2024-06-21 Daily Challenge
Today I have done leetcode's June LeetCoding Challenge with cpp.
June LeetCoding Challenge 21
Description
Grumpy Bookstore Owner
There is a bookstore owner that has a store open for n minutes. Every minute, some number of customers enter the store. You are given an integer array customers of length n where customers[i] is the number of the customer that enters the store at the start of the ith minute and all those customers leave after the end of that minute.
On some minutes, the bookstore owner is grumpy. You are given a binary array grumpy where grumpy[i] is 1 if the bookstore owner is grumpy during the ith minute, and is 0 otherwise.

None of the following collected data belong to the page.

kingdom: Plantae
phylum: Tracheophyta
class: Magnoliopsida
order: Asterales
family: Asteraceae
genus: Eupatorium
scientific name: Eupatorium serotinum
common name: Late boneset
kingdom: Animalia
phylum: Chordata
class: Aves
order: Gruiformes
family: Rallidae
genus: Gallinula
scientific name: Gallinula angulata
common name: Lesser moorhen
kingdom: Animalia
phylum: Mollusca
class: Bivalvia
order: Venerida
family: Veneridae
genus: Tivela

When the bookstore owner is grumpy, the customers of that minute are not satisfied, otherwise, they are satisfied.
The bookstore owner knows a secret technique to keep themselves not grumpy for minutes consecutive minutes, but can only use it once.
Return the maximum number of customers that can be satisfied throughout the day.
Example 1:
Input: customers = [1,0,1,2,1,1,7,5], grumpy = [0,1,0,1,0,1,0,1], minutes = 3 Output: 16 Explanation: The bookstore owner keeps themselves not grumpy for the last 3 minutes. The maximum number of customers that can be satisfied = 1 + 1 + 1 + 1 + 7 + 5 = 16.
Example 2:
Input: customers = [1], grumpy = [0], minutes = 1 Output: 1
Constraints:
n == customers.length == grumpy.length1 <= minutes <= n <= 2 * 1040 <= customers[i] <= 1000grumpy[i]is either0or1.
Solution
class Solution {
public:
int maxSatisfied(vector<int>& customers, vector<int>& grumpy, int minutes) {
int len = grumpy.size();
for(int i = 0; i < len; ++i) {
if(!grumpy[i]) continue;
customers[i] *= -1;
}
int answer = 0;
for(auto &c : customers) {
if(c > 0) {
answer += c;
c = 0;
} else {
c = -c;
}
}
int mmax = 0;
int current = 0;
for(int i = 0; i < min(len, minutes); ++i) {
current += customers[i];
}
mmax = current;
for(int i = minutes; i < len; ++i) {
current += customers[i] - customers[i - minutes];
mmax = max(mmax, current);
}
return answer + mmax;
}
};